Over 50% of Americans now own stock, which is a big jump up from 50 years ago. ETFs and index funds make investing more accessible to the average person than ever before.
But what are these things exactly, and how can you use them?
When you start investing, you need to understand the difference between ETF and index fund investing. Here’s exactly what each of them is, why it matters, and how you can start investing today.
Index Fund vs ETF: Here’s What’s Similiar
ETF stands for exchange-traded fund. Index funds and ETFs are very similar except for a few key differences which we’ll get into in a minute.
They both work to match a predefined segment of the market. This could be large companies, small companies, or tech companies. Alternatively, it could be a stock market index like the S&P 500 or the Dow Jones Industrial Average (DJIA).
Why does that matter? When you buy an individual stock, your money grows or declines with the success of the company.
Very few investors are good at actually picking out specific stocks in companies that will be successful down the line. Warren Buffet has succeeded at this, but he dedicated his life to it and typically buys either the whole company or a large stock position in it. This gives him control of the company, which is something the average investor can’t achieve.
In contrast, both Exchange Traded Funds (ETFs) and Index Funds can be thought of as containing a “basket” of stocks.
The idea is that some companies tracked by the index will stay steady, some will flop, and some will prove to be huge successes. Hopefully, the successes will outweigh the flops.
Historically, that’s been proven to be true. The historical stock market return on average is 10%, which is pretty respectable, considering you’re lucky to get 1-2% in a high yield rate savings account.
They Both Work Towards the Same Goal
Index funds and ETFs both have the same goal—long term financial success achieved by having the price of the index fund or ETF go up in value. Of course, in recessionary periods like we’re in now, this may not occur.
Whether you invest in an ETF or index fund, ideally you want to hold them as long as possible, though you can sell them if you need to.
ETFs and index funds are not overnight get-rich-quick tools. They’re designed to help you grow your money over a long period of time, weathering all the ups and downs in the market.
Biggest Differences of ETFs vs. Index Funds
ETFs and index funds serve the same purpose, but there are a few things to consider:
ETFs trade throughout the day like stocks, but index funds can only be bought and sold at the end of the day after markets are closed.
This makes ETFs more fluid and easier to get in and out of than index funds. But if you’re holding an investment for 20 years, whether you sell at noon or 5 is likely to have little difference.
If you buy and sell commission-free, ETFs are usually cheaper than index funds.
Index funds often have a high minimum investment amount.
Vanguard has a minimum investment of $3,000 and T. Rowe Price has a minimum of $2,500. These minimum balances can make it harder for the average person to invest in index funds.
Generally, investors who buy an index fund do so through a mutual fund designed to mimic the index.
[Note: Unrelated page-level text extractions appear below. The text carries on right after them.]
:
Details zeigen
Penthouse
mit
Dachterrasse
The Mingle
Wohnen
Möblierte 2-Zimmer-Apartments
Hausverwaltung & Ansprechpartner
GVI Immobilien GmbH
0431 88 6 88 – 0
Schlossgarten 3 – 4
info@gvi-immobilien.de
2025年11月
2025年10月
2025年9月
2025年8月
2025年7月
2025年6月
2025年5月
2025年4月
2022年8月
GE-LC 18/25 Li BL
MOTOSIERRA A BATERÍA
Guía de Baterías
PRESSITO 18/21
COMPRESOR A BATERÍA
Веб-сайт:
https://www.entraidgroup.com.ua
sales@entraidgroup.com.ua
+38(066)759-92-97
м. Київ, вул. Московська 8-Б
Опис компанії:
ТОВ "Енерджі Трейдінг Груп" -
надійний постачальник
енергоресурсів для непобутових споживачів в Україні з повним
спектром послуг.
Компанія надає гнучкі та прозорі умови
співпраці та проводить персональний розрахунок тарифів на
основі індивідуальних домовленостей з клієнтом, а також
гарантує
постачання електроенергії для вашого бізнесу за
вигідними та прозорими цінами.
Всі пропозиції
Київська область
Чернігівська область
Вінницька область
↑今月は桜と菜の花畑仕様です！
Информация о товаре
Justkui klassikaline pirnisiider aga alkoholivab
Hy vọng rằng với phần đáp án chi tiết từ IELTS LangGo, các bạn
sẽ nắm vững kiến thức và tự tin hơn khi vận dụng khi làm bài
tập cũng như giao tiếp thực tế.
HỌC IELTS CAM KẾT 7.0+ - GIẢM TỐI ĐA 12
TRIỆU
This means the index fund is professionally managed. With ETFs, they are also professionally managed, but usually by SEC-registered investment advisers.
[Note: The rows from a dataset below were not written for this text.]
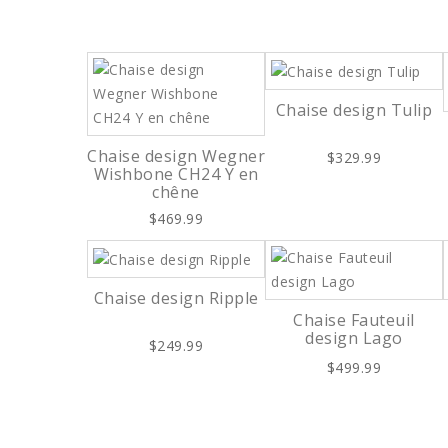
Chaise design Tulip
Chaise design Wegner
$329.99
Wishbone CH24 Y en
chêne
$469.99
Chaise design Ripple
Chaise Fauteuil
design Lago
$249.99
$499.99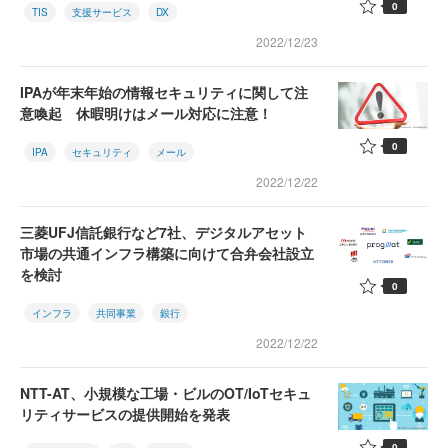
0
TIS
支援サービス
DX
2022/12/23
IPAが年末年始の情報セキュリティに関して注
意喚起 休暇明けはメール対応に注意！
0
IPA
セキュリティ
メール
2022/12/22
三菱UFJ信託銀行など7社、デジタルアセット
市場の共通インフラ構築に向けて合弁会社設立
を検討
0
インフラ
共同事業
銀行
2022/12/22
NTT-AT、小規模な工場・ビルのOT/IoTセキュ
リティサービスの提供開始を発表
0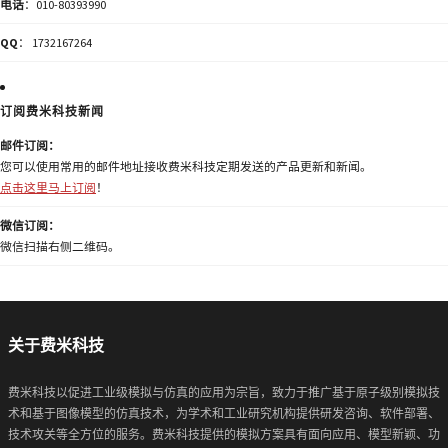
电话
：010-80393990
QQ
： 1732167264
订阅费米科技新闻
邮件订阅：
您可以使用常用的邮件地址接收费米科技定期发送的产品更新和新闻。
点击这里马上订阅
！
微信订阅：
微信扫描右侧二维码。
关于费米科技
费米科技以促进工业级模拟与仿真的应用为宗旨，致力于推广基于原子级别模拟技
术和基于图像模型的仿真技术，为学术和工业研究机构提供研发咨询、软件部署、
技术攻关等全方位的服务。费米科技提供的模拟方案具有面向应用、模型新颖、功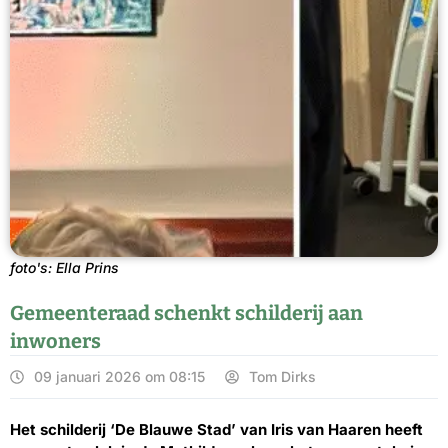
foto's: Ella Prins
Gemeenteraad schenkt schilderij aan
inwoners
09 januari 2026 om 08:15
Tom Dirks
Het schilderij ‘De Blauwe Stad’ van Iris van Haaren heeft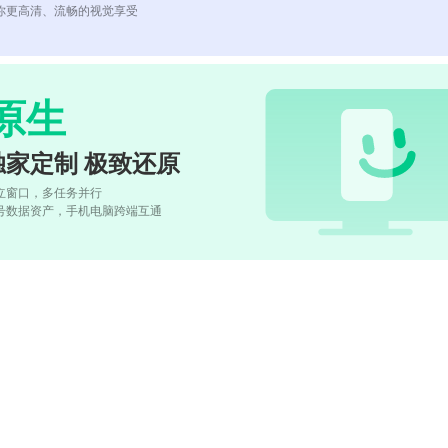
你更高清、流畅的视觉享受
原生
独家定制 极致还原
立窗口，多任务并行
号数据资产，手机电脑跨端互通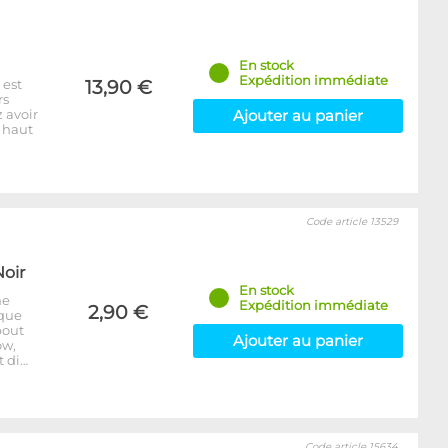
En stock
Expédition immédiate
 est
13,90 €
rs
 avoir
Ajouter au panier
: haut
Code article 13529
Noir
En stock
ne
Expédition immédiate
2,90 €
aque
bout
Ajouter au panier
ow,
t di…
Code article 15634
ETFs are more tax-efficient than index funds.
You own an ETF, so when you sell it, any capital gains taxes (that is, taxes on the profit) are your responsibility. Since index funds are structured differently, you may have a tax responsibility, even if you don’t sell your shares.
When you sell in an index fund, it goes to the fund manager, who sells securities to get the money for you. When there’s a profit, the gain is passed on to every investor, including the tax responsibility for that gain.
How Can I Invest in an ETF or Index Fund?
To invest in an ETF or index fund, you’ll need a brokerage account with a broker where you can buy and sell securities. Compare fees, minimum account balances, and other expenses associated with different brokers. Doing so will help you pick the best place to invest.
If you don’t know where to start, the Robinhood app is a great way to get started.
In addition to giving you commission-free trades, it will let you manage your ETF or index fund “buy / sell” orders right from your smartphone.
When you want to invest, it’s easy to get caught up trying to find the best vehicle for your investments. But chances are, you’ll realize years have passed and you haven’t invested a dime.
It’s more important you start investing today. You can always pull your funds and transfer them to a new account in the future, and learn from your financial mistakes along the way. That’s how you learn best.
Once you start investing, keep it up! It’s thrilling and rewarding to watch your money grow. To keep investing more, watch out for lifestyle inflation. Whenever you get a bonus or promotion, invest that money and keep all of your other expenses the same.
The other way you can have more money to invest is by cutting back on expenses. There are plenty of things you can save money on, and each little bit helps when you’re looking at a good ROI over the next 20 years.
The Difference Between ETF & Index Fund Investing
Understanding the difference between ETF and index fund is a useful part of your investing knowledge.
When in doubt, simply know that the ETFs are more flexible to buy and sell, tend to have tax advantages and have lower entry thresholds.
However, for long-term investors ETFs and index funds that track the same index (like the S&P 500 or DJIA) tend to provide extremely similar returns.
In summary, the biggest differences between an ETF and an Index Fund are:
- ETFs trade throughout the day, but index funds are only bought or sold after the market closes
- Index funds usually have a high minimum investment amount
- ETFs are usually cheaper (lower management costs), when bought commission-free
- ETFs are typically more tax-efficient than index funds
If you want to invest in the stock market, they’re both practical tools for long term investing. Don’t let the minor differences between the two hold you up. Start today, and hold on to your assets as long as you can.